- 2 1/2 cups cake flour
- 3 teaspoons baking powder
- 1/4 teaspoon salt
- 1 1/2 cups granulated sugar
- 12 tablespoons (1 1/2 sticks) unsalted butter, softened
- 5 extra-large egg whites
- 1 cup whole milk
- 2 teaspoons pure almond extract
- 1/4 cup heavy cream
- 1/4 cup granulated sugar
- 1 teaspoon pure almond extract
- 1/2 pound (2 sticks) unsalted butter, softened
- 6 cups confectioners’ sugar
- 1/4 cup water, or more as needed
- 2 teaspoons pure almond extract
- 1 cup crushed amaretti and biscotti crumbs (see page xxi)
- Pine nut flowers, for garnish (optional)
- MAKE THE CUPCAKES
- Preheat the oven to 350°F. Line standard cupcake pans with paper liners.

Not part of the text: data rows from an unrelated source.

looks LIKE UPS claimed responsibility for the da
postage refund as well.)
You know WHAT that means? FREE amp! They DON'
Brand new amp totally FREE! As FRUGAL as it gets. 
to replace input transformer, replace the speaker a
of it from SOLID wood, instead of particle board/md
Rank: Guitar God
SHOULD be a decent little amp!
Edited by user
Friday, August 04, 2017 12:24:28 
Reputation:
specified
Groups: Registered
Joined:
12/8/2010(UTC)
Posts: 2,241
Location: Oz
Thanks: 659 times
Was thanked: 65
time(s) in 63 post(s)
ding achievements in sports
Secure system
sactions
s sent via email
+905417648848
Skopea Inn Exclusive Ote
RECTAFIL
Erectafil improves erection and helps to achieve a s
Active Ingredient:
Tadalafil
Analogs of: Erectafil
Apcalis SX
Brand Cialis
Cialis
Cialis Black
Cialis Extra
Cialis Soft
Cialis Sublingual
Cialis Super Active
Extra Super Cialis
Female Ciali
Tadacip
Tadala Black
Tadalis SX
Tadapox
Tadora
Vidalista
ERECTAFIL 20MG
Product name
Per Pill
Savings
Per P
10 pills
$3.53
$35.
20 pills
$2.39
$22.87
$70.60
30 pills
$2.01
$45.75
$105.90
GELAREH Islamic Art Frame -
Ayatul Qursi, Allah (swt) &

- In the bowl of a stand mixer fitted with the paddle attachment (or using a hand mixer), mix the flour, baking powder, salt, and sugar on low speed. Add the butter and mix until uniformly blended.

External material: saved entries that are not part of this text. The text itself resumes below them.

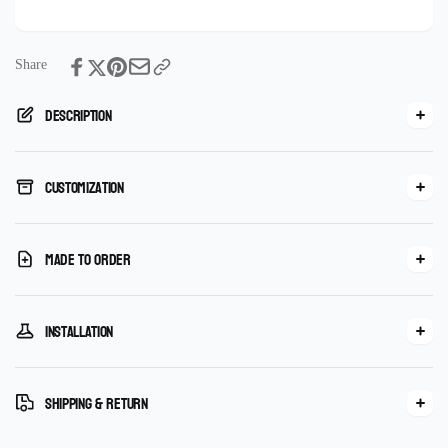
Mosaic
Handmade
mural
Mosaic
mural
Share
Description
Customization
Made To Order
Installation
Shipping & Return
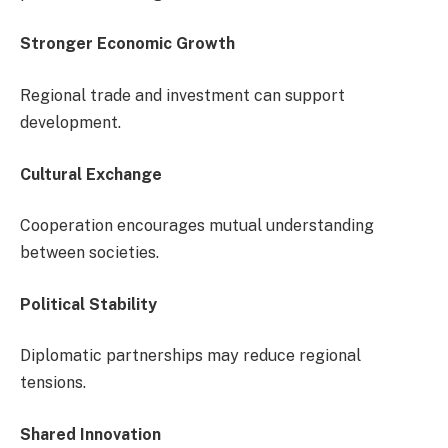
Stronger Economic Growth
Regional trade and investment can support
development.
Cultural Exchange
Cooperation encourages mutual understanding
between societies.
Political Stability
Diplomatic partnerships may reduce regional
tensions.
Shared Innovation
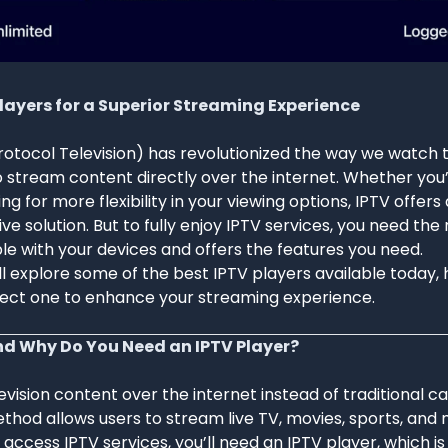
Players for a Superior Streaming Experience
rotocol Television) has revolutionized the way we watch t
o stream content directly over the internet. Whether you’
ing for more flexibility in your viewing options, IPTV offer
ve solution. But to fully enjoy IPTV services, you need the 
le with your devices and offers the features you need.
e’ll explore some of the best IPTV players available today,
ect one to enhance your streaming experience.
nd Why Do You Need an IPTV Player?
evision content over the internet instead of traditional ca
ethod allows users to stream live TV, movies, sports, and 
o access IPTV services, you’ll need an IPTV player, which i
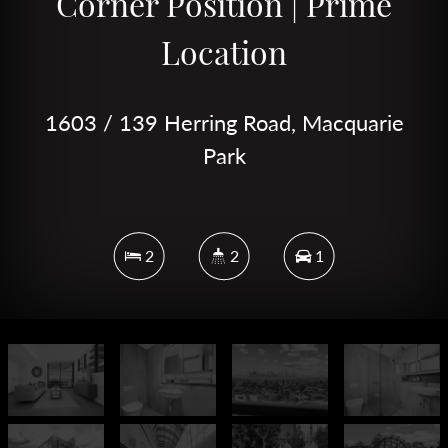
Corner Position | Prime
Location
1603 / 139 Herring Road, Macquarie
Park
2
2
1
DOWNLOAD BROCHURE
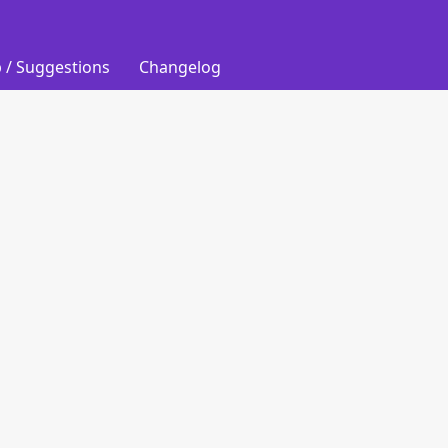
 / Suggestions
Changelog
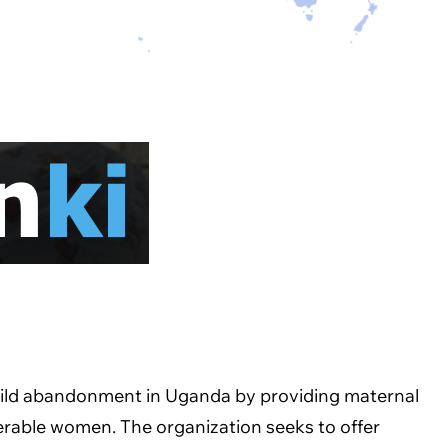
child abandonment in Uganda by providing maternal
nerable women. The organization seeks to offer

- Add the egg whites, milk, and almond extract and mix on low speed for about 1 minute.
- Scrape down the sides and bottom of the bowl. Beat on medium-high speed for 2 minutes, or until the batter is blended and smooth.
- Fill the lined cupcake pans two-thirds full with the batter.

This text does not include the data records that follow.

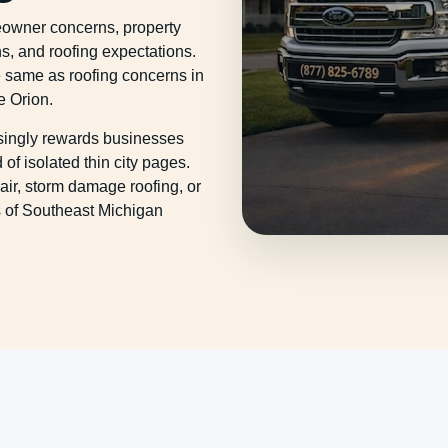
eowner concerns, property
s, and roofing expectations.
e same as roofing concerns in
e Orion.
asingly rewards businesses
of isolated thin city pages.
ir, storm damage roofing, or
es of Southeast Michigan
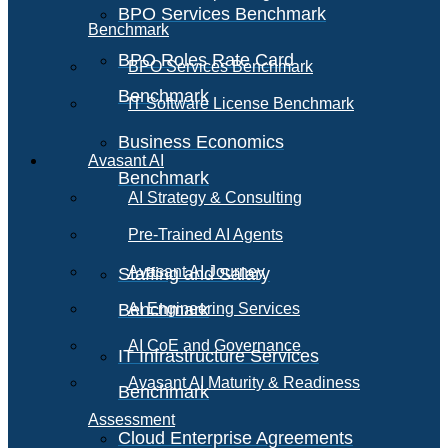
BPO Services Benchmark
Benchmark
BPO Roles Rate Card
BPO Services Benchmark
Benchmark
IT Software License Benchmark
Business Economics
Avasant AI
Benchmark
AI Strategy & Consulting
Pre-Trained AI Agents
Avasant AI Journey
Staffing and Salary
Benchmark
AI Engineering Services
AI CoE and Governance
IT Infrastructure Services
Avasant AI Maturity & Readiness
Benchmark
Assessment
Cloud Enterprise Agreements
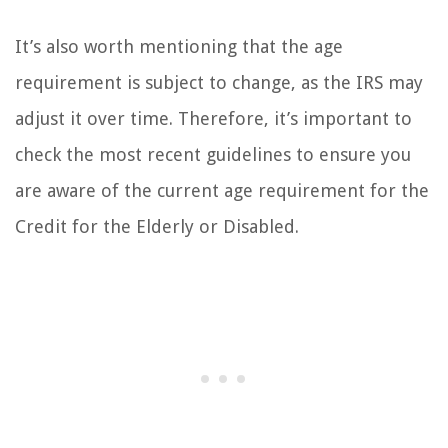
It’s also worth mentioning that the age
requirement is subject to change, as the IRS may
adjust it over time. Therefore, it’s important to
check the most recent guidelines to ensure you
are aware of the current age requirement for the
Credit for the Elderly or Disabled.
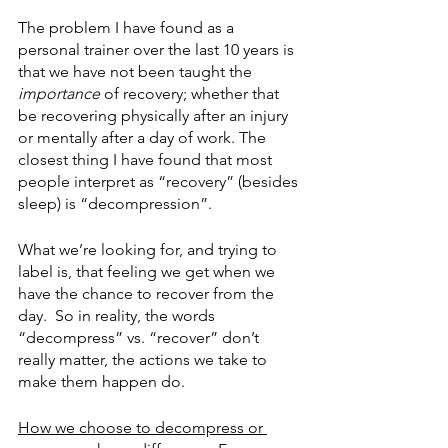
The problem I have found as a 
personal trainer over the last 10 years is 
that we have not been taught the 
importance
 of recovery; whether that 
be recovering physically after an injury 
or mentally after a day of work. The 
closest thing I have found that most 
people interpret as “recovery” (besides 
sleep) is “decompression”. 
What we’re looking for, and trying to 
label is, that feeling we get when we 
have the chance to recover from the 
day.  So in reality, the words 
“decompress” vs. “recover” don’t 
really matter, the actions we take to 
make them happen do. 
How we choose to decompress or 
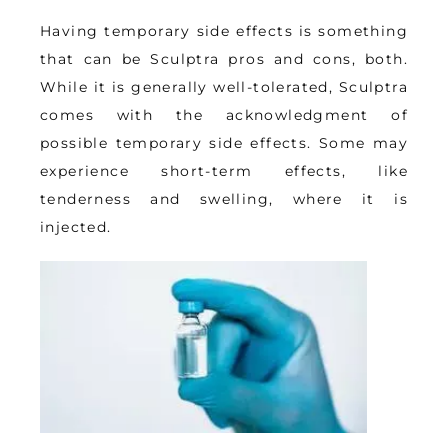
Having 
temporary side effects
 is something 
that can be Sculptra pros and cons, both. 
While it is generally well-tolerated, Sculptra 
comes with the acknowledgment of 
possible temporary side effects. Some may 
experience short-term effects, like 
tenderness and swelling, where it is 
injected.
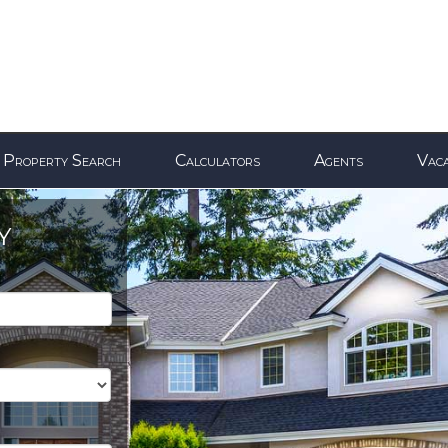
Property Search
Calculators
Agents
Vaca
Y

- Bake the cupcakes for 20 to 25 minutes, or until a cake tester inserted into the center comes out with a fine crumb.
- Remove the pans from the oven. Carefully remove the cupcakes from the pans and transfer to wire racks to cool. Cool completely before filling.
- MAKE THE FILLING
- In the bowl of a stand mixer fitted with the wire whisk attachment (or using a hand mixer), whip the cream on medium-high speed until soft peaks form. Add the sugar and almond extract and beat on high speed until stiff. Use immediately.
- MAKE THE FROSTING
- In the bowl of a stand mixer fitted with the paddle attachment (or using a hand mixer), mix all of the ingredients on low speed until blended. Increase the speed to high and whip for 3 to 4 minutes, or until very fluffy. Use immediately.
- ASSEMBLE THE CUPCAKES
- . Fill a pastry bag with the almond cream filling. Cut off the tip of the pastry bag to make a small opening. Insert the tip of the bag into the center of the cupcake and squeeze to release the filling. Repeat until all the cupcakes are filled.
- . Fill a pastry bag with the almond buttercream frosting. Cut off the tip of the pastry bag to make a small opening. Pipe the frosting onto the tops of the cupcakes, starting at the outer edges and circling in to the centers. Roll the outer edges of the cupcakes in amaretti and biscotti crumbs. Top each with a pine nut flower, if desired. Refrigerate until serving.